Barry Faulkner, Thayer’s nephew and student, recalled in his essay “My Early Education”

[I]n the main house the windows were kept open all winter, and we sat at meals, heavily clothed, with a blazing fire on one side, and the breath of the arctic on the other… The entire family slept out of doors, in all weathers and seasons, sheltered beneath open-sided shacks, which were hidden from view in clumps of bushes. The family had warm sleeping bags on their beds and were as cozy as animals in their burrows. Not so the guest in the icy house, if he had forgotten to bring with him his woolen pajamas and other comforts.

The eldest daughter of George de Forest Brush, Nancy Douglas Bowditch wrote to art historian Thomas Brumbaugh in 1969 regarding the Thayer family’s outdoor sleeping. Of Thayer’s second wife Emma, Bowditch wrote: “Poor Little Addie! I think she was a victim of the Thayer’s radical health ideas, and I am not sure it was good for her to sleep in the heat, in the snow—she was very small and fragile and was brought up in a comfortable home.”

The sleeping hut of Emma Thayer
Emma Thayer's sleeping hut, circa 1900 / unidentified photographer. Nancy Douglas Bowditch and Brush Family papers, circa 1860-1985. Archives of American Art, Smithsonian Institution.

There is no doubt that Nancy Bowditch heard many stories from the Thayer children regarding their family’s unusual habits. In a letter from Mary Thayer to Nancy on May 20th, 1904, Mary discusses a trip to Trinidad and their sleeping arrangements.

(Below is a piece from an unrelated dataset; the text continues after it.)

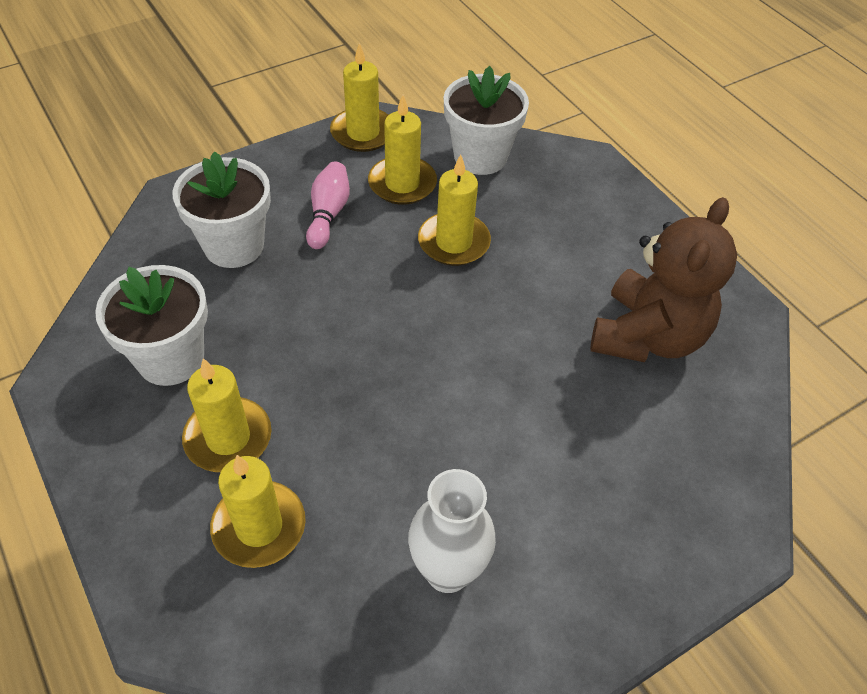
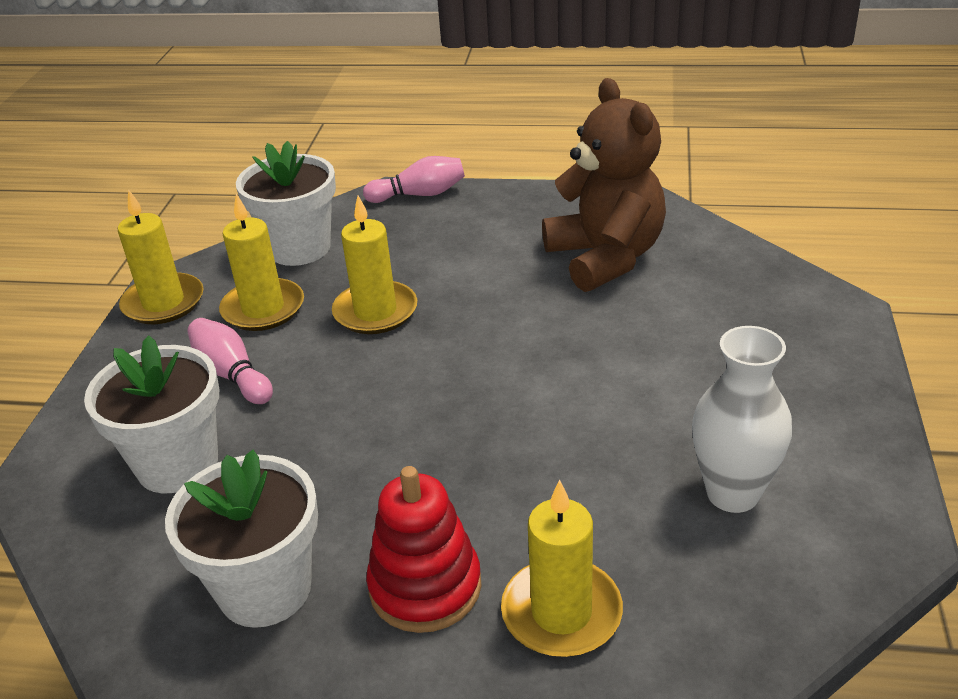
camera: 45 degrees left, 15 degrees down
(228, 438) = (425, 587): yellow candle -> red stacking toy
(608, 177) = (419, 195): none -> pink bowling pin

We slept—that is, the women of us—in three most charming little huts—all open on one side—that one of our hosts had built for us out of great fan-palm leaves, woven onto a light wooden frame-work…These huts stood out on an open, grassy place, a little higher than the house. We slept in hammocks, with mosquito nettings.

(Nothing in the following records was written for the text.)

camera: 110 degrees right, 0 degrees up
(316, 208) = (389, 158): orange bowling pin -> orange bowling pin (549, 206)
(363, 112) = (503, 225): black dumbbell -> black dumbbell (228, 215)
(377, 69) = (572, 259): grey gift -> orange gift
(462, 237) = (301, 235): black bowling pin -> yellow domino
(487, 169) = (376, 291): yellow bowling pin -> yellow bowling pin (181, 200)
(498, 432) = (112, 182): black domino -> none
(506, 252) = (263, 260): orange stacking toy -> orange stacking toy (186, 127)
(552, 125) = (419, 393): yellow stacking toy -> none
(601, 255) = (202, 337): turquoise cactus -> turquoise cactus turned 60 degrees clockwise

These letters, writings, and photographs are found in several collections at the Archives of American Art, many of which were lovingly processed by the authors of this blog! It is tough for an archivist to ignore the strange and wonderful documents that pass through our hands. Archivist Erin Kinhart came across a photograph of Gladys’s sleeping hut while processing the Thayer family papers, which are rich with information regarding Thayer’s work as a naturalist. Given his love for nature, she wasn’t surprised that he’d find it perfectly sensible to want to sleep outside as much as possible, though others might have found it odd.

Archivist Jayna Josefson became aware of the Thayer sleeping huts when she spotted a photograph in the Nancy Douglas Bowditch and Brush family papers. Immediately, she went to Erin’s office to ask about the photo and the tiny face tucked under the covers. As a person that prefers to be hot over being cold, she couldn’t fathom ever being used to sleeping outside year round. Let’s hope the Thayer children never invited the Brush kids over for a sleepover during the winter!